### PROVIDED DATA
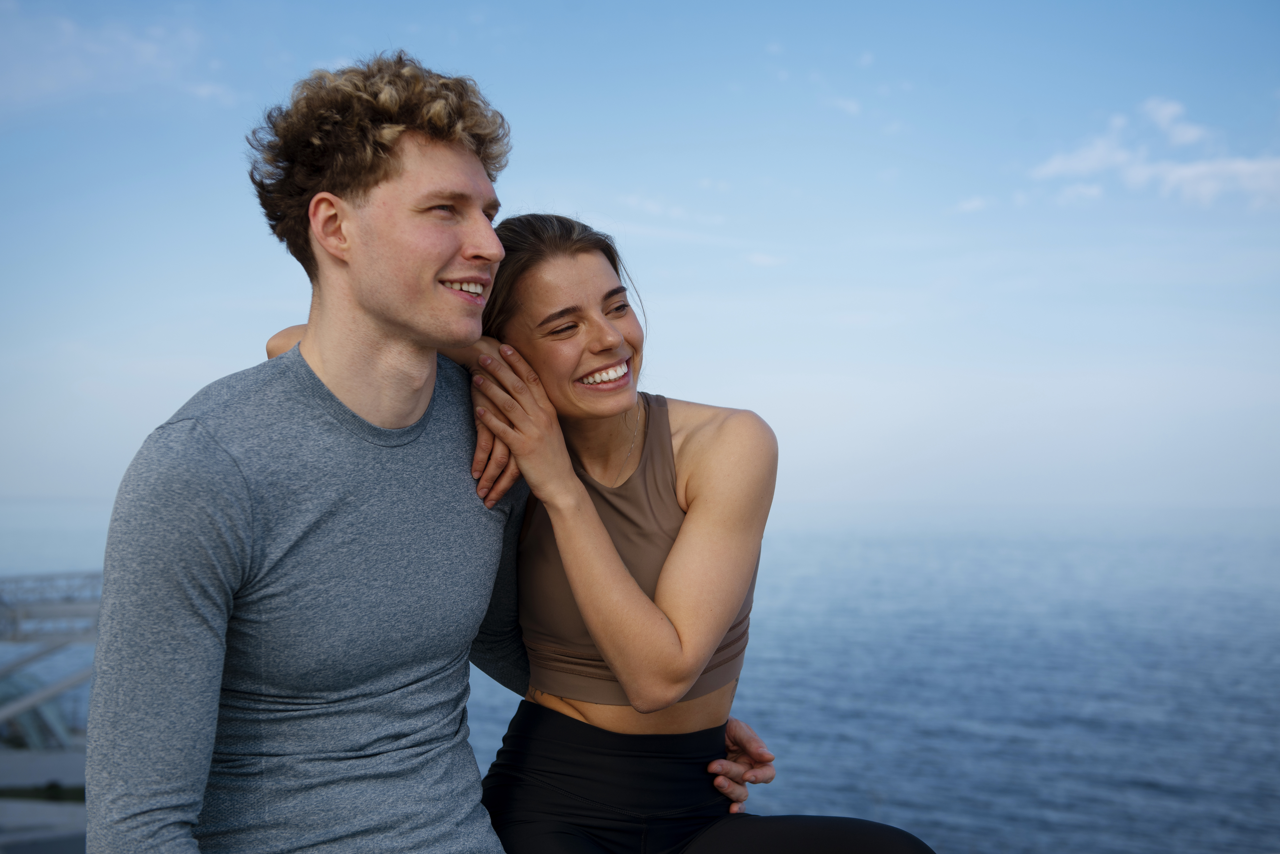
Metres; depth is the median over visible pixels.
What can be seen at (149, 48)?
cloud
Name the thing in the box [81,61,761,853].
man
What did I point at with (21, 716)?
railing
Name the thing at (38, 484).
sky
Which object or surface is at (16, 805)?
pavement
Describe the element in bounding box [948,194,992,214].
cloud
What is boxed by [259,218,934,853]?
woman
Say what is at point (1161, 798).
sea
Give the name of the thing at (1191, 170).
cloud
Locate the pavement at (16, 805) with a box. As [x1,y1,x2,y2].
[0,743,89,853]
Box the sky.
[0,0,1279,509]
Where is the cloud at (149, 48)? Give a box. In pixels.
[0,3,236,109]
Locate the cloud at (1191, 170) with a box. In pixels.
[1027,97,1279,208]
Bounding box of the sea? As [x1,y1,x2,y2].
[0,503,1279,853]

### TASK TO CARRY OUT
Leaving images out, please output every line of the data exactly.

### ANSWER FOR THE TASK
Metres; depth is the median over visible pixels.
What can be seen at (149, 48)?
cloud
Name the thing in the box [81,61,761,853].
man
What did I point at with (21, 716)?
railing
Name the thing at (38, 484).
sky
Which object or surface is at (16, 805)?
pavement
Describe the element in bounding box [948,194,992,214].
cloud
What is boxed by [259,218,934,853]?
woman
Say what is at point (1161, 798).
sea
Give the name of the thing at (1191, 170).
cloud
Locate the pavement at (16, 805) with a box. As [x1,y1,x2,y2].
[0,743,89,853]
Box the sky.
[0,0,1279,509]
Where is the cloud at (149, 48)? Give a box. In pixels.
[0,3,236,109]
Locate the cloud at (1191, 170) with a box. In pixels.
[1027,97,1279,208]
Bounding box of the sea? As [x1,y1,x2,y2].
[0,503,1279,853]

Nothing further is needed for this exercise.